ABOUT THIS EXERCISE: Search the entries below for the word "building" and copy each line that has it.

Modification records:
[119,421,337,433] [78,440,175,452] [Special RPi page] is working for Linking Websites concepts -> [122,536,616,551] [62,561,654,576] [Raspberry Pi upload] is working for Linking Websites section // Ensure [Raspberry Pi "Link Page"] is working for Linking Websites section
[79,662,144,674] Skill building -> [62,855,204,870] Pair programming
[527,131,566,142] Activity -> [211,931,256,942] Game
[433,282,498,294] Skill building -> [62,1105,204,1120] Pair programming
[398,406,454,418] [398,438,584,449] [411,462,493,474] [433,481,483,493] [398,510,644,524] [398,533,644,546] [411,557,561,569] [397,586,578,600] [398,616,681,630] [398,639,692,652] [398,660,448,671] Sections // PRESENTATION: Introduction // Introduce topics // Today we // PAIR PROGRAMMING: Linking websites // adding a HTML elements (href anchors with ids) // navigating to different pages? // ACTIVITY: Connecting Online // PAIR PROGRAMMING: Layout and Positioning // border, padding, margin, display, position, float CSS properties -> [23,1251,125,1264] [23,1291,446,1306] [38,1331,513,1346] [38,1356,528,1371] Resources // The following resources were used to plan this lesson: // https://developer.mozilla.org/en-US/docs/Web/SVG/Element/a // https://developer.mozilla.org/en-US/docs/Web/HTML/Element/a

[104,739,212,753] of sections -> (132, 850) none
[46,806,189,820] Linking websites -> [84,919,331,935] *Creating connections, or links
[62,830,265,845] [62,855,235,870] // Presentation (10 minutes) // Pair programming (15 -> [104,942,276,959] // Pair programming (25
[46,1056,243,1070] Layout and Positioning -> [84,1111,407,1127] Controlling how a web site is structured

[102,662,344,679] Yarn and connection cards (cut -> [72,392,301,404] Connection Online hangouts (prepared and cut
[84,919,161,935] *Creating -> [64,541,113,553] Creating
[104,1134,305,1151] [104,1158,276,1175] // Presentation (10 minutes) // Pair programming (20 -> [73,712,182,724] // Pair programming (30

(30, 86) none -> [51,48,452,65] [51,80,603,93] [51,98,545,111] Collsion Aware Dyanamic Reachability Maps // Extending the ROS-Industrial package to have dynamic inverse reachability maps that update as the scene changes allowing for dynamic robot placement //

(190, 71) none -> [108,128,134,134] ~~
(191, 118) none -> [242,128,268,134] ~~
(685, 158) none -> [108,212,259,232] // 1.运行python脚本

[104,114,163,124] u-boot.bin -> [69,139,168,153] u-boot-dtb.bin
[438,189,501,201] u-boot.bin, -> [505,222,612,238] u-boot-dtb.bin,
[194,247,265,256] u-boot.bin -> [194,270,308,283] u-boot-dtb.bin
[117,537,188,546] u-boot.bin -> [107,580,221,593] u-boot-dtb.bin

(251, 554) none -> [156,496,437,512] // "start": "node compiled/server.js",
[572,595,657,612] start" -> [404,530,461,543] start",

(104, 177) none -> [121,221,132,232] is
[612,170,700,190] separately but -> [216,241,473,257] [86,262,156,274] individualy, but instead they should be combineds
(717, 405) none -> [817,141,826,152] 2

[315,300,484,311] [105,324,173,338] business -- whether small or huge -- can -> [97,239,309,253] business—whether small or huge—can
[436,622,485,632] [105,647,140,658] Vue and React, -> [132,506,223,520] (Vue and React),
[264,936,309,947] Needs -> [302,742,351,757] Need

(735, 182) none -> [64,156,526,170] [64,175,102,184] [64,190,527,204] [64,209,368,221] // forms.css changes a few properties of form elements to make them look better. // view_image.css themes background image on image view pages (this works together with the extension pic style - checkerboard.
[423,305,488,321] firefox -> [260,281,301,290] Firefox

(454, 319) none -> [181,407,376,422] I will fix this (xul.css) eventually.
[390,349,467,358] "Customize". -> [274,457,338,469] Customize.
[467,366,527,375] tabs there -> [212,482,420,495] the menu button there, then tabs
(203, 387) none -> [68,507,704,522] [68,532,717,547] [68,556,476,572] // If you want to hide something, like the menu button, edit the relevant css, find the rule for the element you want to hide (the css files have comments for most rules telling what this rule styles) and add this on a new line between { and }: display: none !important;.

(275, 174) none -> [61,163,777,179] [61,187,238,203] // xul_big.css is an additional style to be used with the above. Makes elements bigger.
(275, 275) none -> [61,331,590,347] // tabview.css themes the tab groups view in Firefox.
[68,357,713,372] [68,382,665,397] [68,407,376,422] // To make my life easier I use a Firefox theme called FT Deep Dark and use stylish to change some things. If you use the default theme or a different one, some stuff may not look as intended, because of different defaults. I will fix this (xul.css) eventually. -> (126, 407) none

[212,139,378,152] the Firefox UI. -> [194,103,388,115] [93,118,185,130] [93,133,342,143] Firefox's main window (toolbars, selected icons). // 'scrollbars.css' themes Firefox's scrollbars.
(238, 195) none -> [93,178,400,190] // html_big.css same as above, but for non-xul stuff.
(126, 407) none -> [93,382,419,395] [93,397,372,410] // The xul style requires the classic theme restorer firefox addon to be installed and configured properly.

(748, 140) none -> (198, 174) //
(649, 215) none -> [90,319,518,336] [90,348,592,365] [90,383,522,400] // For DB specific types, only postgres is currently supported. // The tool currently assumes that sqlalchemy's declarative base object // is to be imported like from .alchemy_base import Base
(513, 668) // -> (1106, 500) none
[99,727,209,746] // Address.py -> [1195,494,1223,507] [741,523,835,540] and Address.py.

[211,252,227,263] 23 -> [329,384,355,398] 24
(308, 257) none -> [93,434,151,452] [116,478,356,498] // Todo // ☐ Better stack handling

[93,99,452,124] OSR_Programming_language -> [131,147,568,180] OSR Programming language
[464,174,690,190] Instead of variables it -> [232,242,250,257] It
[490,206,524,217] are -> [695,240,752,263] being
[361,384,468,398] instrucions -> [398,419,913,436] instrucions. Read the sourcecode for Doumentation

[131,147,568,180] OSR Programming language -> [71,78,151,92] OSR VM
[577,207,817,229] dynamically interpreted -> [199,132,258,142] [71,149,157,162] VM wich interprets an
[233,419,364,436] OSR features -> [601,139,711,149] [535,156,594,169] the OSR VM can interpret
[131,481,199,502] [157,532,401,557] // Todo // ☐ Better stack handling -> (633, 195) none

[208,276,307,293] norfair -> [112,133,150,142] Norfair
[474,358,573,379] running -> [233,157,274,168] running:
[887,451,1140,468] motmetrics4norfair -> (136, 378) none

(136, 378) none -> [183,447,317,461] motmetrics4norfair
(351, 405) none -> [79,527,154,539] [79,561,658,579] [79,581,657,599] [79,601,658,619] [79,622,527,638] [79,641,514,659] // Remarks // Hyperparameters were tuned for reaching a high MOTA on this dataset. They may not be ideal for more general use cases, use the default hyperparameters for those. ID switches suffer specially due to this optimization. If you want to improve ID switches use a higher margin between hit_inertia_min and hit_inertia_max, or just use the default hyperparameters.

RESPONSE BOX:
[79,662,144,674] Skill building -> [62,855,204,870] Pair programming
[433,282,498,294] Skill building -> [62,1105,204,1120] Pair programming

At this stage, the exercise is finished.